Cult Activities - Protagonists in Cult and Narratives

Ecclesiastics - bishops

Cult Activities - Relics

Bodily relic - entire body Discovering, finding, invention and gathering of relics


The History attributed to Sebeos is one of the rare extant Christian chronicles from the 7th century. It was written near the end of the first phase of the Islamic conquest, when hopes temporarily rose among the Christians that the Islamic occupation would soon be over. Sebeos' task was to chronicle the events that, according to him, led to the disaster of the Islamic invasions. In a familiar Armenian tradition, he depicts himself as a continuator of earlier history writers, and sets out to connect his History with his immediate predecessor, Łazar P'arpec'i. Sebeos' principal interest lies in the reign of the Sasanian king Khosrow II (590-628). Sebeos' History is an important work, as he does not confine himself to a narrow account of affairs purely Armenian, but elaborates on the historical context and the influence of the mutual relations between Sasanian Iran and the East Roman empire on Armenia proper. Contrary to Movsēs Xorenac'i and other hellenophile authors, Sebeos considers Armenia an integral part of the Persian world and choses a Sasanian perspective. Therefore, Sebeos effectively chronicles the demise of the Sasanian empire, with a particular interest in the campaigns of Heraclius and the rise of Islam.

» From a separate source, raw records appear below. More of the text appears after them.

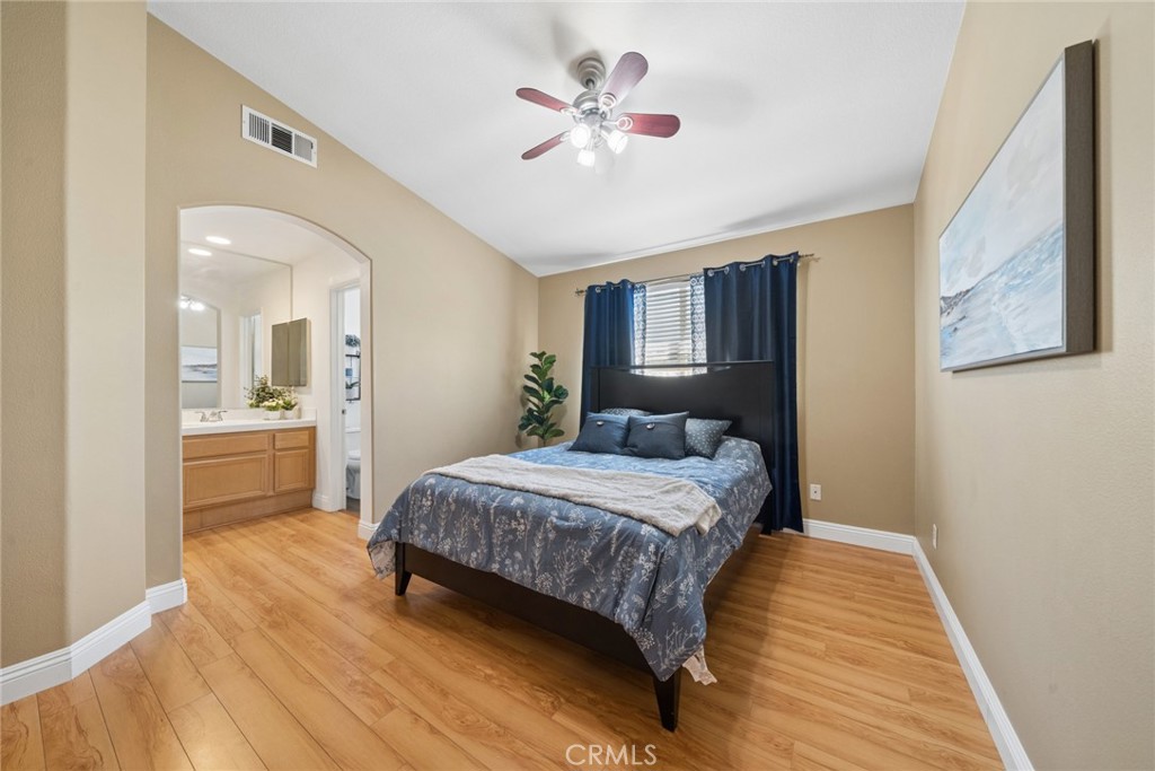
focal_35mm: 12
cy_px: 386
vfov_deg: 90.0
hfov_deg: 112.6
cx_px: 578
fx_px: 385
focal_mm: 12
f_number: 8
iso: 800
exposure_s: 1/15
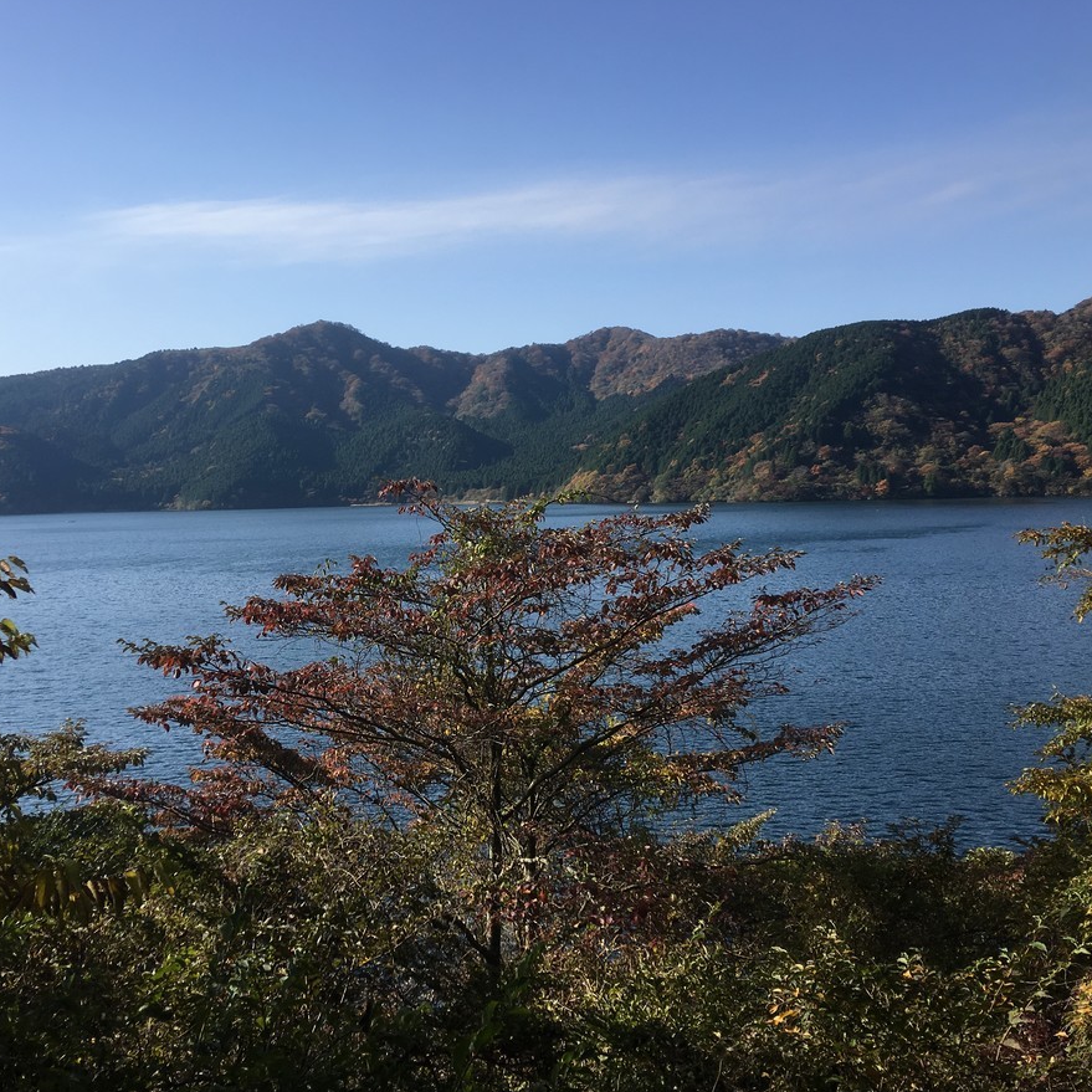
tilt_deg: -2.2
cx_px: 487
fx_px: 1249
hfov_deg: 47.1
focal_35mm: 35
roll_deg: +1.3
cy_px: 542
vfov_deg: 47.2
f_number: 2.2
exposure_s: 1/1054
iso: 25
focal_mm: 4.15
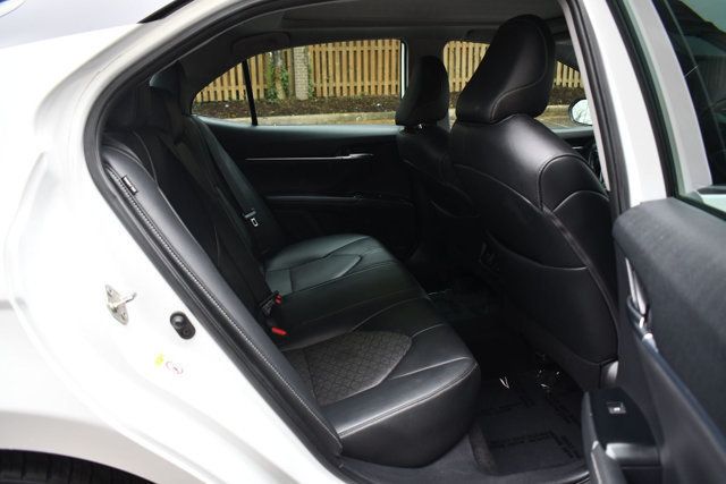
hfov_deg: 67.4
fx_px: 545
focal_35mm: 27
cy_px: 242
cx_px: 363
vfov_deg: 48.0
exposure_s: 1/125
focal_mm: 18
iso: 800
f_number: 3.5
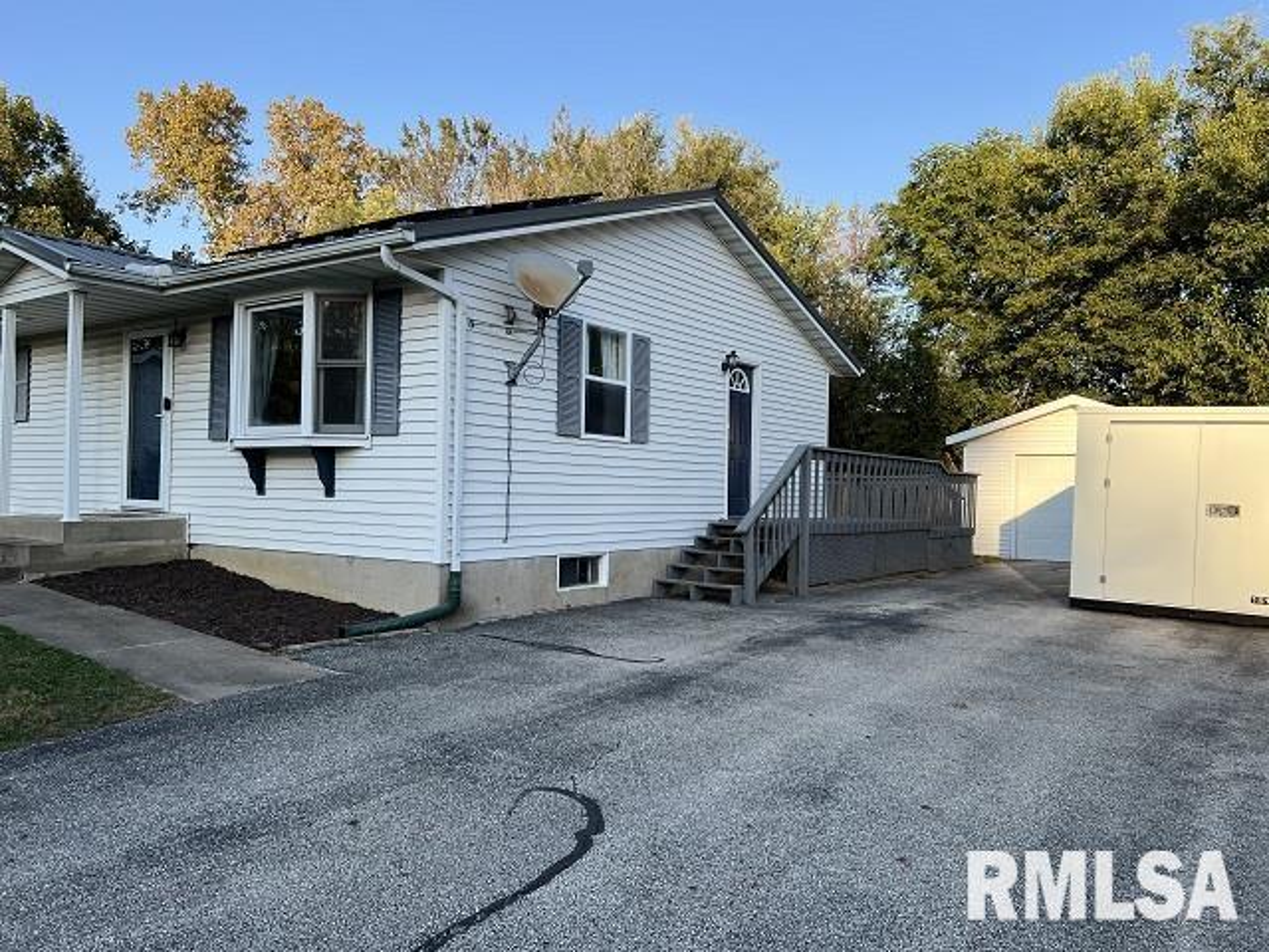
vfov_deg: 53.1
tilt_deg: +0.4
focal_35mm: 26
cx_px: 634
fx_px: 953
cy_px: 476
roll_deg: -0.8
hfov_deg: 67.3
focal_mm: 5.7
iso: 50
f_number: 1.5
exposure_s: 1/1159
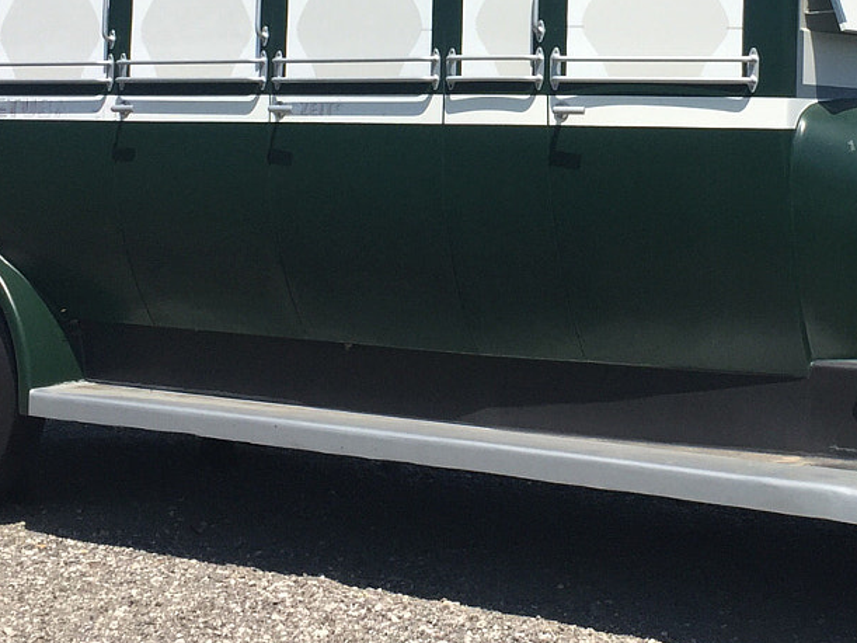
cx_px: 642
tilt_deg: +4.5
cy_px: 31
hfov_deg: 25.4
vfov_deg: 18.9
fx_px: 1881
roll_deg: -2.1
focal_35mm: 76
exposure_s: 1/2198
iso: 32
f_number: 2.2
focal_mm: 4.15
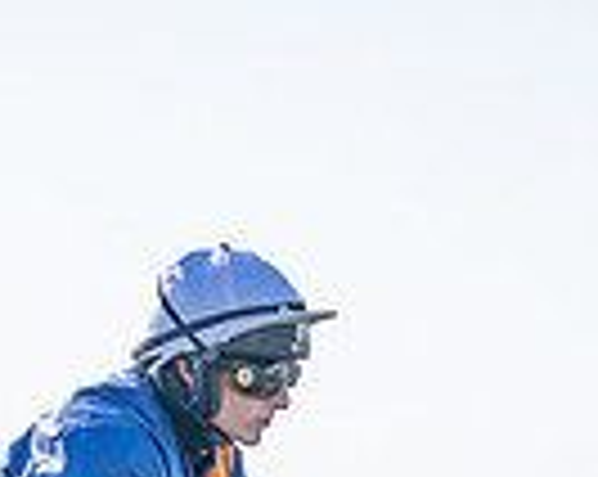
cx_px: 146
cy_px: 1007
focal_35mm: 334
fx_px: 5903
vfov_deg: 4.5
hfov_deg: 5.8
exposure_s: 1/2000
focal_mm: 70
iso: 200
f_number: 2.8
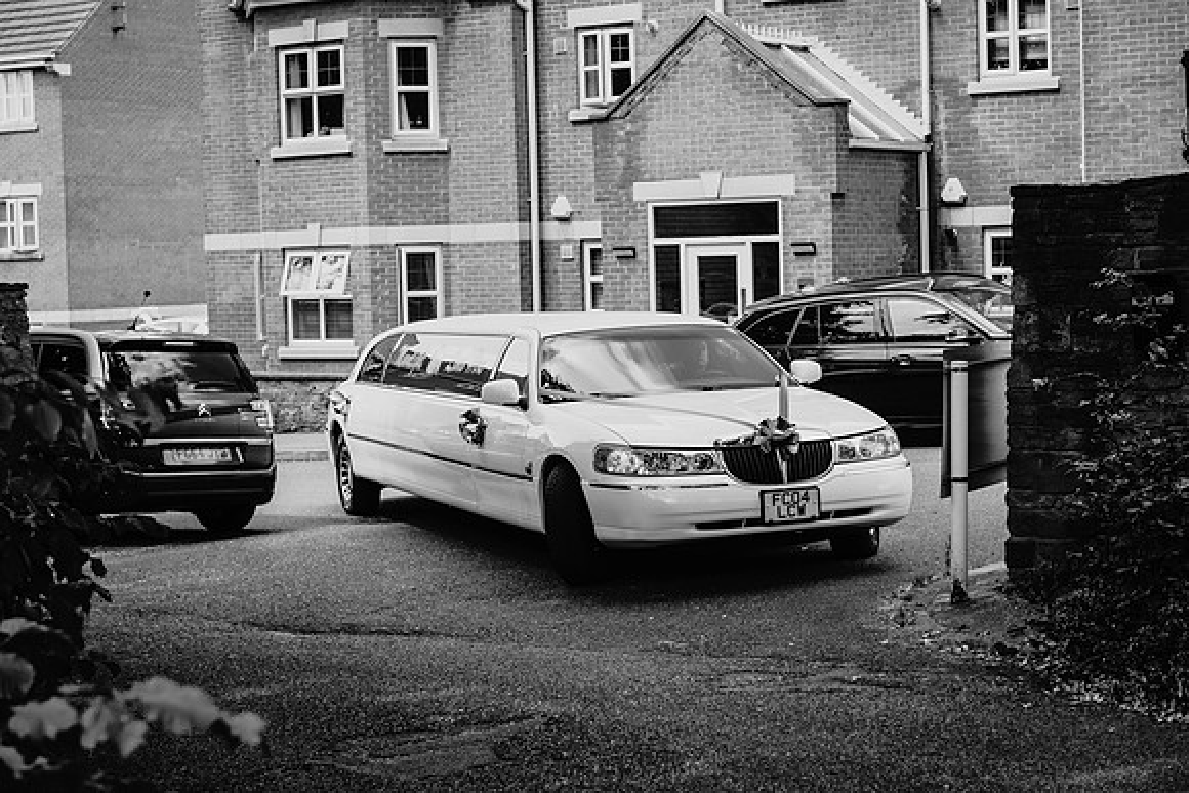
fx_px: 2315
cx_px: 594
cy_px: 396
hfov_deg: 28.8
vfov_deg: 19.4
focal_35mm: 70
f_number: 4
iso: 100
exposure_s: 1/400
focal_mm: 70
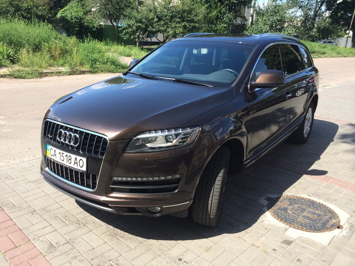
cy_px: 133
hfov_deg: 60.0
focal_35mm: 30
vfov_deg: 46.8
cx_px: 178
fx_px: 308
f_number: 2.2
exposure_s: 1/1053
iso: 32
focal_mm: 4.12
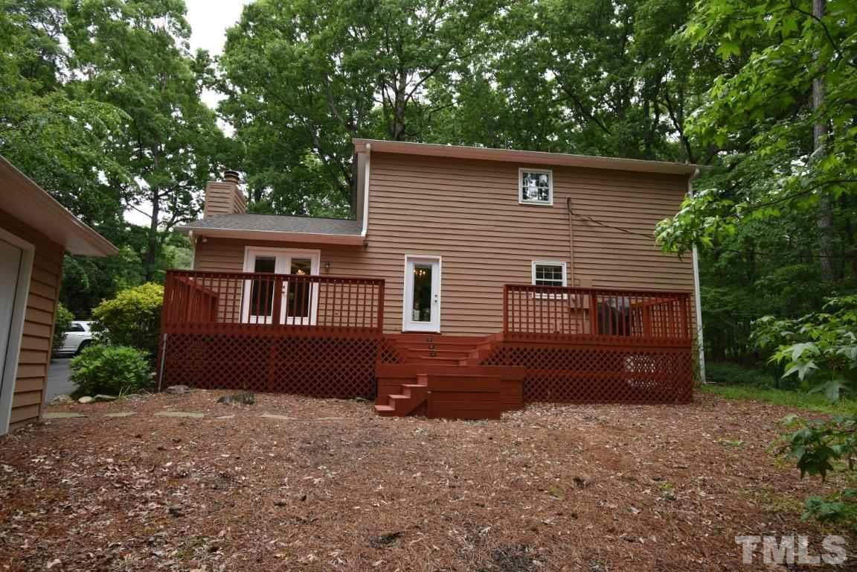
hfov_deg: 81.2
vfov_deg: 59.5
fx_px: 500
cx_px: 428
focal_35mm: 21
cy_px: 286
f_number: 5.6
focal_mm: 14
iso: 360
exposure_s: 1/250
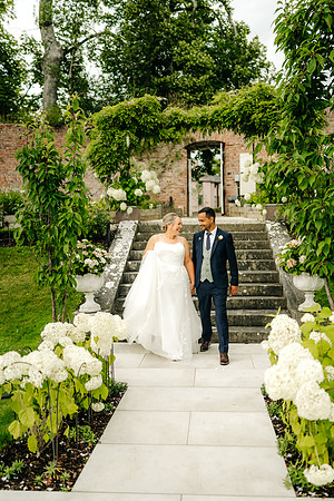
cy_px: 250
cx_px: 167
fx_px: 487
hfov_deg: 37.9
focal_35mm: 35
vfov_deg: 54.4
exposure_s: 1/3200
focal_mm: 35
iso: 100
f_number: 1.4
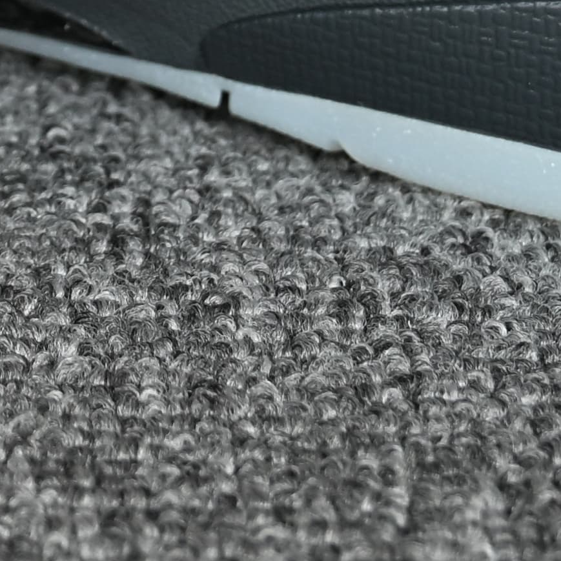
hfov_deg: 8.4
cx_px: -243
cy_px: -662
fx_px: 3740
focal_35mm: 204
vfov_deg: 8.1
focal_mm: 34.5
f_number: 5.6
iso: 400
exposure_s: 1/125
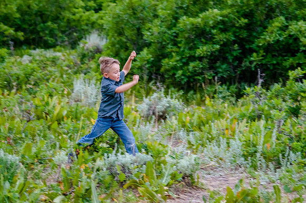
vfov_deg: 12.4
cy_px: 100
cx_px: 170
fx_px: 941
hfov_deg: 18.5
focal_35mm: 111
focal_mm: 82
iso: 4000
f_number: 4
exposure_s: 1/125
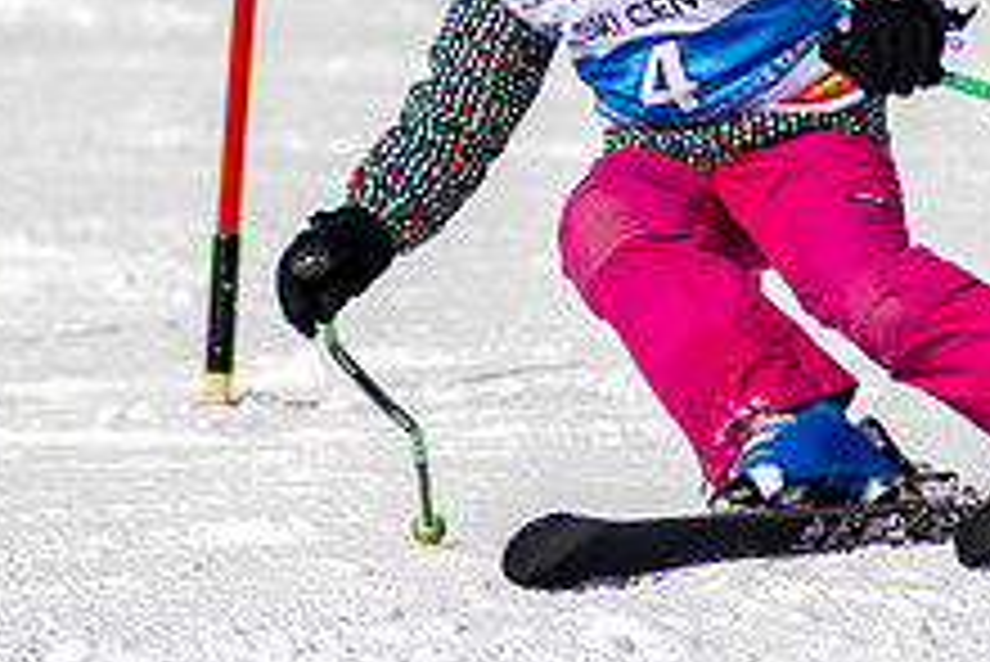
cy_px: 201
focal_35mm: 1512
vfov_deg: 0.9
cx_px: 749
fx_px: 41606
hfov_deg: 1.4
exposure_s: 1/6400
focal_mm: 300
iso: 100
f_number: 2.8
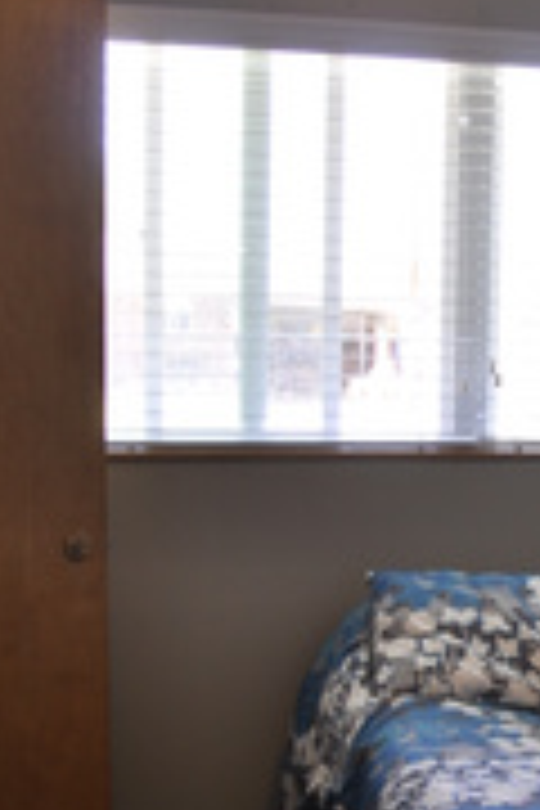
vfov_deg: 27.8
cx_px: 619
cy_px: 585
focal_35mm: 72
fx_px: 1620
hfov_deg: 18.1
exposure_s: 1/30
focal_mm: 18
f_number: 3.5
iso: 200
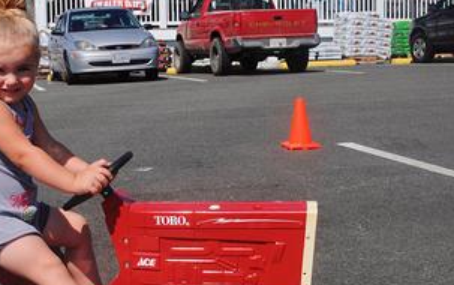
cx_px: 112
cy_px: 149
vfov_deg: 19.0
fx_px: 852
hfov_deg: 29.4
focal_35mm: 69
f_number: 9
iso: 100
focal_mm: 29
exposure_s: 1/320
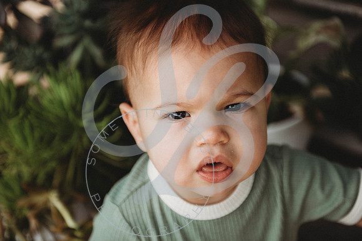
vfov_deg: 19.5
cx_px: 181
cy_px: 120
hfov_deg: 28.8
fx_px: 704
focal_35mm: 70
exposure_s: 1/400
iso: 100
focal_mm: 70
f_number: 2.8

The story of Hripsimē's dismemberment is quoted from Agathangelos (E00126). According to Agathangelos, Gregory wrapped each of the martyrs' remains in her clothing, placed them in separate caskets and sealed them with the seal of Christ. The sealing of the caskets by Sahak is not mentioned by sources before Sebeos. Komitas is named the third worthy prelate who sealed the relics of Hripsimē. Komitas was particularly revered as he was one of the rare staunch Armenian anti-Chalcedonian patriarchs of the 7th century. Komitas, being 'devoted to love' for Hripsimē, is also known as the composer of hymns in honour of the martyr.


Edition: Abgaryan G. (ed.), Պատմութիւն Սեբէոսի [The History of Sebeos] (Yerevan: Armenian Academy of Sciences, 1979). Translation: Thomson, R.W., and Howard-Johnston, J., The Armenian History Attributed to Sebeos (Translated Texts for Historians 31; Liverpool: Liverpool University Press, 1999).